How to Be a Groomsmen: From Boutonnières to Toasts
In this day and age, we call men “guys” and yet on a wedding day, we expect gentlemen. A lot of the fashion sense and etiquette we have grown to expect has been lost over generations of increasing casualness. Do you know how to pin on a boutineer? Outside of prom, you probably have not worn one. What about a pocket square? Do you know how to tie a tie? Use studs and cufflinks?
Increase the pressure, a photographer like me is going to photograph you trying to figure it out.
Do your homework and practice a bit. The Art of Manliness has tons of great tutorials to help you out. If you get stuck that day, I’ll help you out.

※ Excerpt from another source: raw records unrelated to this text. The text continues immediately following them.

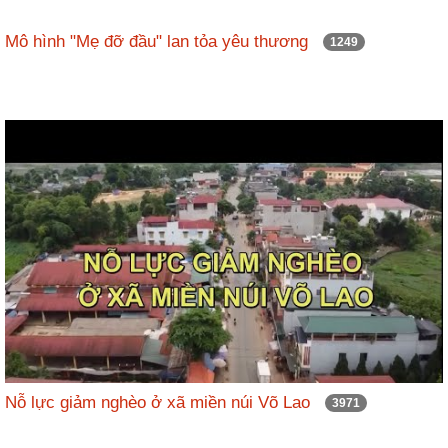
Mô hình "Mẹ đỡ đầu" lan tỏa yêu thương
1249
Nỗ lực giảm nghèo ở xã miền núi Võ Lao
3971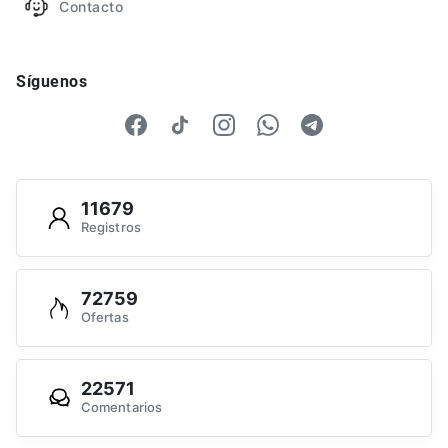
Contacto
Síguenos
11679
Registros
72759
Ofertas
22571
Comentarios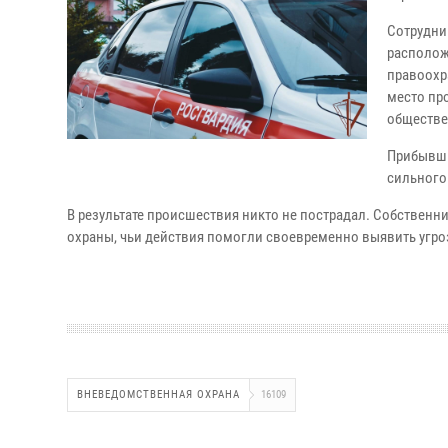
Сотрудни
располож
правоохр
место пр
обществе
Прибывши
сильного
В результате происшествия никто не пострадал. Собствен
охраны, чьи действия помогли своевременно выявить угр
ВНЕВЕДОМСТВЕННАЯ ОХРАНА
16109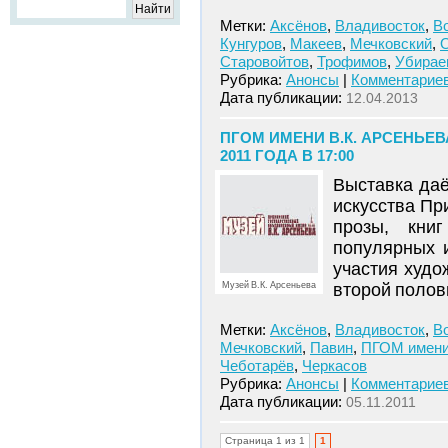
Метки:
Аксёнов
,
Владивосток
,
В
Кунгуров
,
Макеев
,
Мечковский
,
Старовойтов
,
Трофимов
,
Убирае
Рубрика:
Анонсы
|
Комментариев
Дата публикации:
12.04.2013
ПГОМ ИМЕНИ В.К. АРСЕНЬЕВ
2011 ГОДА В 17:00
Выставка даё
искусства Пр
прозы, книг
популярных 
участия худо
Музей В.К. Арсеньева
второй полов
Метки:
Аксёнов
,
Владивосток
,
В
Мечковский
,
Павин
,
ПГОМ имени
Чеботарёв
,
Черкасов
Рубрика:
Анонсы
|
Комментариев
Дата публикации:
05.11.2011
Страница 1 из 1
1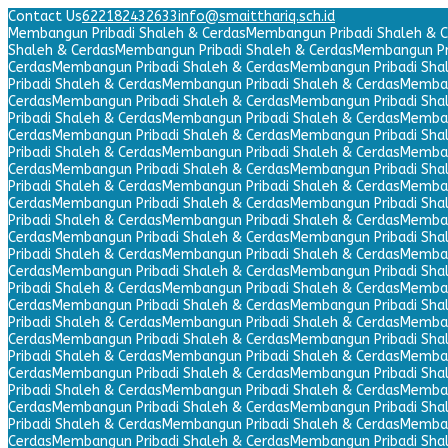
Contact Us
622182432633
info@smaitthariq.sch.id
Membangun Pribadi Shaleh & Cerdas
Membangun Pribadi Shaleh & C
Shaleh & Cerdas
Membangun Pribadi Shaleh & Cerdas
Membangun Pri
Cerdas
Membangun Pribadi Shaleh & Cerdas
Membangun Pribadi Sha
Pribadi Shaleh & Cerdas
Membangun Pribadi Shaleh & Cerdas
Memban
Cerdas
Membangun Pribadi Shaleh & Cerdas
Membangun Pribadi Sha
Pribadi Shaleh & Cerdas
Membangun Pribadi Shaleh & Cerdas
Memban
Cerdas
Membangun Pribadi Shaleh & Cerdas
Membangun Pribadi Sha
Pribadi Shaleh & Cerdas
Membangun Pribadi Shaleh & Cerdas
Memban
Cerdas
Membangun Pribadi Shaleh & Cerdas
Membangun Pribadi Sha
Pribadi Shaleh & Cerdas
Membangun Pribadi Shaleh & Cerdas
Memban
Cerdas
Membangun Pribadi Shaleh & Cerdas
Membangun Pribadi Sha
Pribadi Shaleh & Cerdas
Membangun Pribadi Shaleh & Cerdas
Memban
Cerdas
Membangun Pribadi Shaleh & Cerdas
Membangun Pribadi Sha
Pribadi Shaleh & Cerdas
Membangun Pribadi Shaleh & Cerdas
Memban
Cerdas
Membangun Pribadi Shaleh & Cerdas
Membangun Pribadi Sha
Pribadi Shaleh & Cerdas
Membangun Pribadi Shaleh & Cerdas
Memban
Cerdas
Membangun Pribadi Shaleh & Cerdas
Membangun Pribadi Sha
Pribadi Shaleh & Cerdas
Membangun Pribadi Shaleh & Cerdas
Memban
Cerdas
Membangun Pribadi Shaleh & Cerdas
Membangun Pribadi Sha
Pribadi Shaleh & Cerdas
Membangun Pribadi Shaleh & Cerdas
Memban
Cerdas
Membangun Pribadi Shaleh & Cerdas
Membangun Pribadi Sha
Pribadi Shaleh & Cerdas
Membangun Pribadi Shaleh & Cerdas
Memban
Cerdas
Membangun Pribadi Shaleh & Cerdas
Membangun Pribadi Sha
Pribadi Shaleh & Cerdas
Membangun Pribadi Shaleh & Cerdas
Memban
Cerdas
Membangun Pribadi Shaleh & Cerdas
Membangun Pribadi Sha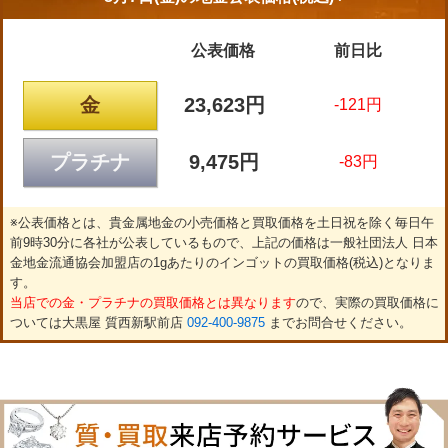
公表価格
前日比
金
23,623円
-121円
プラチナ
9,475円
-83円
※公表価格とは、貴金属地金の小売価格と買取価格を土日祝を除く毎日午
前9時30分に各社が公表しているもので、上記の価格は一般社団法人 日本
金地金流通協会加盟店の1gあたりのインゴットの買取価格(税込)となりま
す。
当店での金・プラチナの買取価格とは異なります
ので、実際の買取価格に
ついては大黒屋 質西新駅前店
092-400-9875
までお問合せください。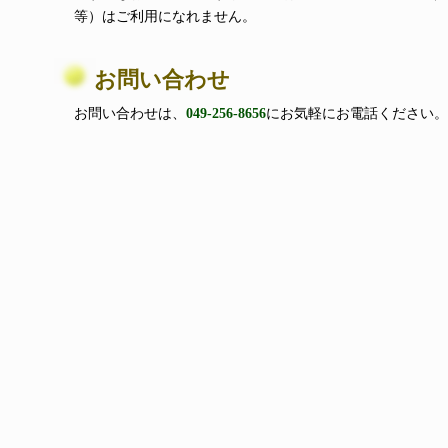
等）はご利用になれません。
お問い合わせ
お問い合わせは、
049-256-8656
にお気軽にお電話ください。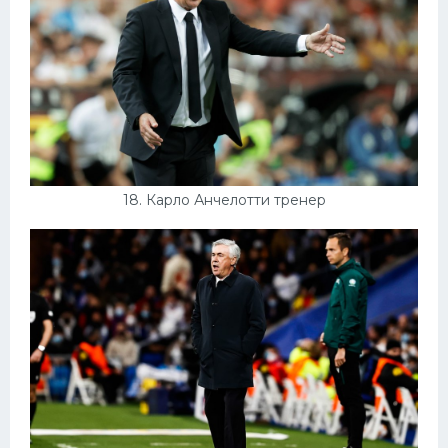
18. Карло Анчелотти тренер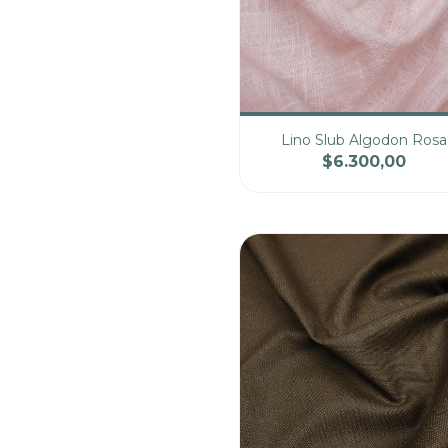
Lino Slub Algodon Rosa
$6.300,00
Cantidad
Pre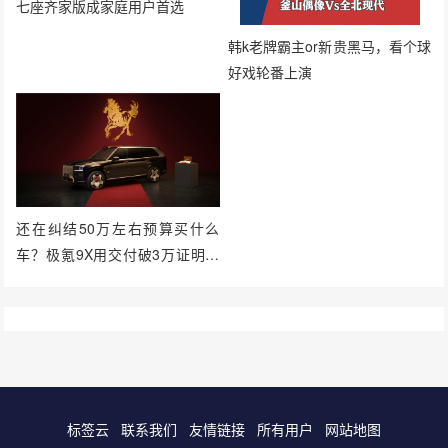
七座齐家版成家庭用户首选
韩k老牌霸主or新贵黑马，看个球
好戏轮番上演
还在纠结50万左右预算买什么
车？极氪9X用交付破3万证明实
力
标签云
联系我们
友情链接
所有用户
网站地图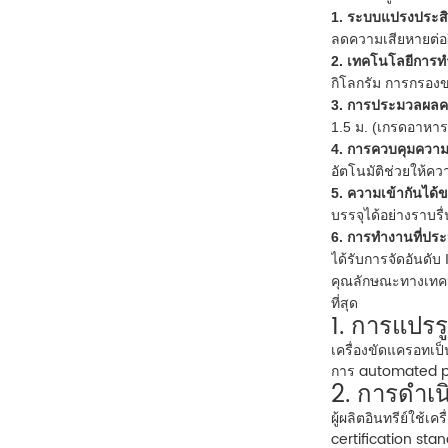
1. ระบบแปรงประสิ
ลดความเสียหายต่อผิ
2. เทคโนโลยีการ
กิโลกรัม การกรองข
3. การประมวลผลคว
1.5 ม. (เกรดอาหาร
4. การควบคุมความช
อัตโนมัติช่วยให้คว
5. ความเข้ากันได
บรรจุได้อย่างราบร
6. การทำงานที่ประ
ได้รับการจัดอันดับ 
คุณลักษณะทางเทคนิ
ที่สุด
1. การแปรร
เครื่องขัดแครอทเป็
การ automated p
2. การดำเน
ผู้ผลิตอินทรีย์ใช้เครื
certification st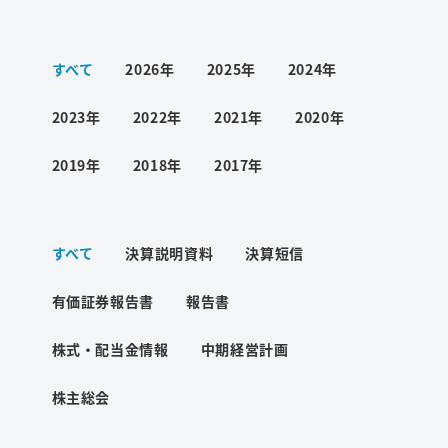
ワード検索
すべて
2026年
2025年
2024年
お問い合わせ
2023年
2022年
2021年
2020年
2019年
2018年
2017年
プライバシーポリシー
すべて
決算説明資料
決算短信
ご利用条件
有価証券報告書
報告書
株式・配当金情報
中期経営計画
株主総会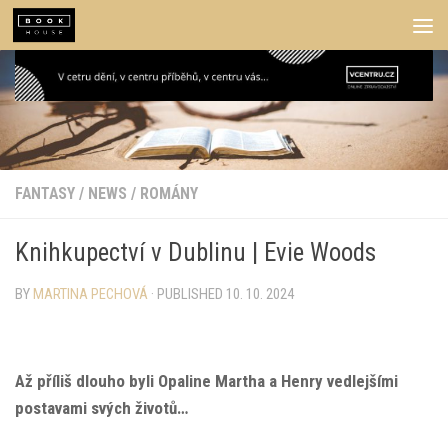
Skip to content
FANTASY
/
NEWS
/
ROMÁNY
Knihkupectví v Dublinu | Evie Woods
BY
MARTINA PECHOVÁ
· PUBLISHED
10. 10. 2024
Až příliš dlouho byli Opaline Martha a Henry vedlejšími
postavami svých životů…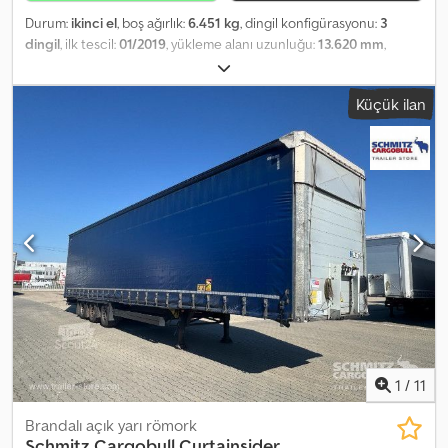
Durum:
ikinci el
, boş ağırlık:
6.451 kg
, dingil konfigürasyonu:
3
dingil
, ilk tescil:
01/2019
, yükleme alanı uzunluğu:
13.620 mm
,
yükleme alanı genişliği:
2.480 mm
, yükleme alanı yüksekliği:
2.900
mm
, yükleme alanı hacmi:
97 m³
, süspansiyon:
hava
, lastik boyutu:
Küçük ilan
435/50 R19,5
, dingil mesafesi:
7.700 mm
, renk:
mavi
, Üretim yılı:
2019
, Donanım:
ABS
, Boş ağırlık: 6451 kg, DIN EN 12642 (kod XL)
sertifikası, Yükleme alanı (U G Y): 13.620 mm x 2.480 mm x 2.900 mm.
Lastik ebadı: 435/50 R19.5, DC 9.5 sertifikası, Yük hacmi: 97 m³, 1.
dingil: , 2. dingil: , 3. dingil: , Havalı süspansiyon, Arka koruma barı,
Elektronik Fren Sistemi (EBS), 1x15 ve 2x7 pimli fiş, Su sıçrama
önleyici. Tüm mevcut araçlarımızın bir özetini web sitemizde
bulabilirsiniz. Finansman mı gerekiyor? Bireysel finansman
çözümleri, tam hizmet sözleşmeleri ve telematik hizmetleri
sunuyoruz. Size kişisel olarak danışmaktan memnuniyet duyarız.
Crjdpeyt Tpkjfx Al Dsf
1
/
11
Brandalı açık yarı römork
Schmitz Cargobull
Curtainsider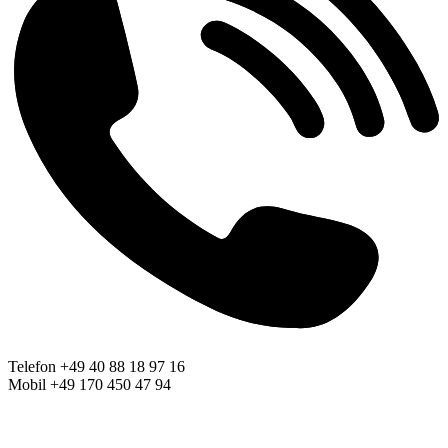
Telefon +49 40 88 18 97 16
Mobil +49 170 450 47 94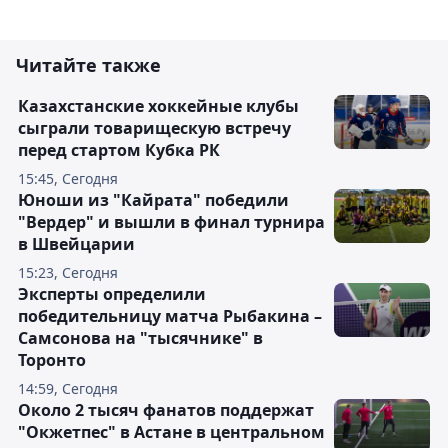
Читайте также
Казахстанские хоккейные клубы
сыграли товарищескую встречу
перед стартом Кубка РК
15:45, Сегодня
Юноши из "Кайрата" победили
"Вердер" и вышли в финал турнира
в Швейцарии
15:23, Сегодня
Эксперты определили
победительницу матча Рыбакина –
Самсонова на "тысячнике" в
Торонто
14:59, Сегодня
Около 2 тысяч фанатов поддержат
"Окжетпес" в Астане в центральном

Beyond all the formalwear, your purpose is both to witness and support the bride and groom in their new marriage. You watch and affirm the life-long commitment they are making to one another, and say, “Yes! I think this is a good idea!” Keep your knees unlocked so you can attentively bless and encourage your friends or family as they are getting married. Though it makes a good story, I’d suggest avoiding fainting.
During portraits or other transitions, help the couple by carrying things or offering to help with anything they need. Bring some water, grab a snack, chapstick, or drive the car around.
Many Best Men know their duties include a toast. I’ve seen all sorts. Including one with a sword. Most with laughing, some with crying, and the occasional poorly prepared toast. Do your best to bless the couple and stick to your personality to aid the celebration.
Are you an usher? Ushers usually get off easy or no one knows how to tell you your job. But people want to see, and your job is to escort people to their seats and help them find the best place to sit for their size of party. Perhaps it’s a family with a young child. Place them near an aisle (not the center aisle, if you can), so they can escape if needed. Family? Up close. Large group, help them find the open areas so they can sit together.
Etiquette would encourage you to escort the eldest female by the arm, and her partner or family would follow.
What about during all those pictures? The best groomsmen are respectful of the couple and the photographer and full of fun. Sometimes all the guys have known each other for years, and it’s joyful reunion. Sometimes the groomsmen come from all walks of the groom’s life, so they don’t have long-term camaraderie, and that’s ok, but do your best to break out of your shell and have fun. Listen to the photographer and do your best to listen to their lame jokes to keep you smiling.
The photographs will be cleaner and taken faster if you leave your phone and keys in the car or limo. Empty those pockets, please! Same goes for sunglasses unless that’s part of the game-plan.
If you are married, dating, or otherwise connected with a bridesmaid, stick close and you’re likely to be positioned in the photograph with the person you like best. When a photographer is moving fast, group portraits are often done by who is closest or the height that balances the photo the best.